- _Instructions for the task_:
Print all of the data below exactly as it appears, leaving out every image.

Collected data entries

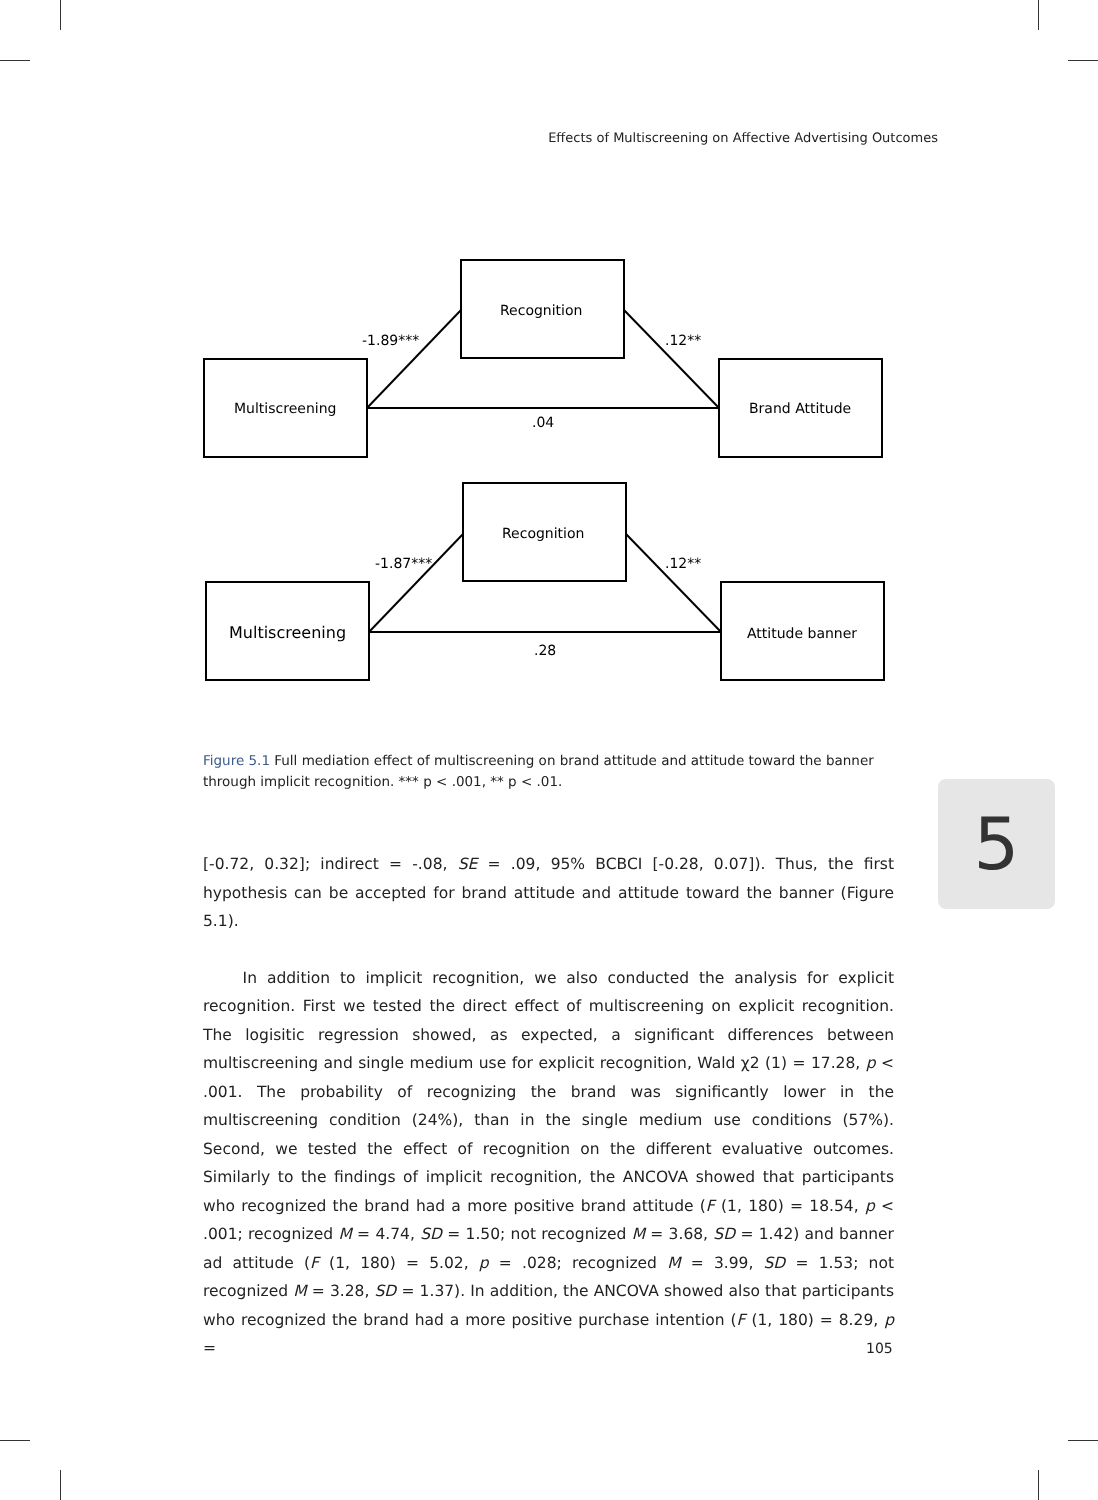Effects of Multiscreening on Affective Advertising Outcomes
Recognition
Multiscreening
Brand Attitude
-1.89***
.12**
.04
Recognition
Multiscreening
Attitude banner
-1.87***
.12**
.28
Figure 5.1 Full mediation effect of multiscreening on brand attitude and attitude toward the banner through implicit recognition. *** p < .001, ** p < .01.
5
[-0.72, 0.32]; indirect = -.08, SE = .09, 95% BCBCI [-0.28, 0.07]). Thus, the first hypothesis can be accepted for brand attitude and attitude toward the banner (Figure 5.1).
In addition to implicit recognition, we also conducted the analysis for explicit recognition. First we tested the direct effect of multiscreening on explicit recognition. The logisitic regression showed, as expected, a significant differences between multiscreening and single medium use for explicit recognition, Wald χ2 (1) = 17.28, p < .001. The probability of recognizing the brand was significantly lower in the multiscreening condition (24%), than in the single medium use conditions (57%). Second, we tested the effect of recognition on the different evaluative outcomes. Similarly to the findings of implicit recognition, the ANCOVA showed that participants who recognized the brand had a more positive brand attitude (F (1, 180) = 18.54, p < .001; recognized M = 4.74, SD = 1.50; not recognized M = 3.68, SD = 1.42) and banner ad attitude (F (1, 180) = 5.02, p = .028; recognized M = 3.99, SD = 1.53; not recognized M = 3.28, SD = 1.37). In addition, the ANCOVA showed also that participants who recognized the brand had a more positive purchase intention (F (1, 180) = 8.29, p =
105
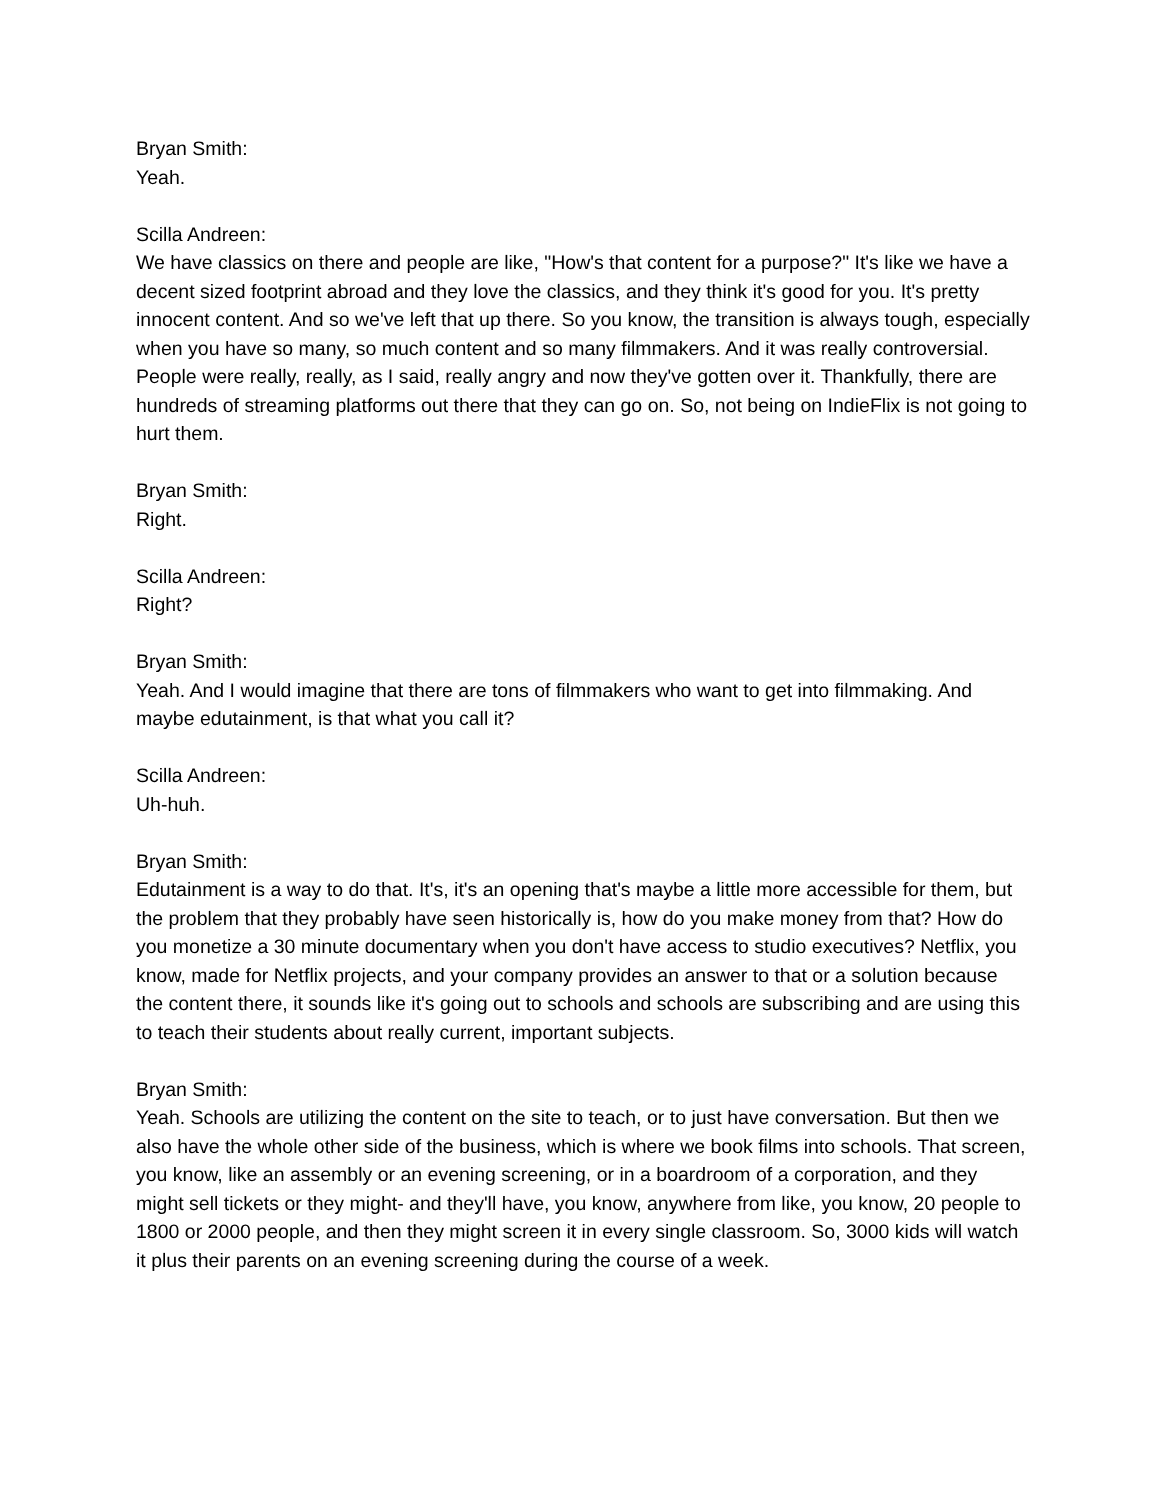Bryan Smith:
Yeah.
Scilla Andreen:
We have classics on there and people are like, "How's that content for a purpose?" It's like we have a decent sized footprint abroad and they love the classics, and they think it's good for you. It's pretty innocent content. And so we've left that up there. So you know, the transition is always tough, especially when you have so many, so much content and so many filmmakers. And it was really controversial. People were really, really, as I said, really angry and now they've gotten over it. Thankfully, there are hundreds of streaming platforms out there that they can go on. So, not being on IndieFlix is not going to hurt them.
Bryan Smith:
Right.
Scilla Andreen:
Right?
Bryan Smith:
Yeah. And I would imagine that there are tons of filmmakers who want to get into filmmaking. And maybe edutainment, is that what you call it?
Scilla Andreen:
Uh-huh.
Bryan Smith:
Edutainment is a way to do that. It's, it's an opening that's maybe a little more accessible for them, but the problem that they probably have seen historically is, how do you make money from that? How do you monetize a 30 minute documentary when you don't have access to studio executives? Netflix, you know, made for Netflix projects, and your company provides an answer to that or a solution because the content there, it sounds like it's going out to schools and schools are subscribing and are using this to teach their students about really current, important subjects.
Bryan Smith:
Yeah. Schools are utilizing the content on the site to teach, or to just have conversation. But then we also have the whole other side of the business, which is where we book films into schools. That screen, you know, like an assembly or an evening screening, or in a boardroom of a corporation, and they might sell tickets or they might- and they'll have, you know, anywhere from like, you know, 20 people to 1800 or 2000 people, and then they might screen it in every single classroom. So, 3000 kids will watch it plus their parents on an evening screening during the course of a week.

- _Answer to the exercise_:
Effects of Multiscreening on Affective Advertising Outcomes
Recognition
Multiscreening
Brand Attitude
-1.89***
.12**
.04
Recognition
Multiscreening
Attitude banner
-1.87***
.12**
.28
Figure 5.1 Full mediation effect of multiscreening on brand attitude and attitude toward the banner through implicit recognition. *** p < .001, ** p < .01.
5
[-0.72, 0.32]; indirect = -.08, SE = .09, 95% BCBCI [-0.28, 0.07]). Thus, the first hypothesis can be accepted for brand attitude and attitude toward the banner (Figure 5.1).
In addition to implicit recognition, we also conducted the analysis for explicit recognition. First we tested the direct effect of multiscreening on explicit recognition. The logisitic regression showed, as expected, a significant differences between multiscreening and single medium use for explicit recognition, Wald χ2 (1) = 17.28, p < .001. The probability of recognizing the brand was significantly lower in the multiscreening condition (24%), than in the single medium use conditions (57%). Second, we tested the effect of recognition on the different evaluative outcomes. Similarly to the findings of implicit recognition, the ANCOVA showed that participants who recognized the brand had a more positive brand attitude (F (1, 180) = 18.54, p < .001; recognized M = 4.74, SD = 1.50; not recognized M = 3.68, SD = 1.42) and banner ad attitude (F (1, 180) = 5.02, p = .028; recognized M = 3.99, SD = 1.53; not recognized M = 3.28, SD = 1.37). In addition, the ANCOVA showed also that participants who recognized the brand had a more positive purchase intention (F (1, 180) = 8.29, p =
105
Bryan Smith:
Yeah.
Scilla Andreen:
We have classics on there and people are like, "How's that content for a purpose?" It's like we have a decent sized footprint abroad and they love the classics, and they think it's good for you. It's pretty innocent content. And so we've left that up there. So you know, the transition is always tough, especially when you have so many, so much content and so many filmmakers. And it was really controversial. People were really, really, as I said, really angry and now they've gotten over it. Thankfully, there are hundreds of streaming platforms out there that they can go on. So, not being on IndieFlix is not going to hurt them.
Bryan Smith:
Right.
Scilla Andreen:
Right?
Bryan Smith:
Yeah. And I would imagine that there are tons of filmmakers who want to get into filmmaking. And maybe edutainment, is that what you call it?
Scilla Andreen:
Uh-huh.
Bryan Smith:
Edutainment is a way to do that. It's, it's an opening that's maybe a little more accessible for them, but the problem that they probably have seen historically is, how do you make money from that? How do you monetize a 30 minute documentary when you don't have access to studio executives? Netflix, you know, made for Netflix projects, and your company provides an answer to that or a solution because the content there, it sounds like it's going out to schools and schools are subscribing and are using this to teach their students about really current, important subjects.
Bryan Smith:
Yeah. Schools are utilizing the content on the site to teach, or to just have conversation. But then we also have the whole other side of the business, which is where we book films into schools. That screen, you know, like an assembly or an evening screening, or in a boardroom of a corporation, and they might sell tickets or they might- and they'll have, you know, anywhere from like, you know, 20 people to 1800 or 2000 people, and then they might screen it in every single classroom. So, 3000 kids will watch it plus their parents on an evening screening during the course of a week.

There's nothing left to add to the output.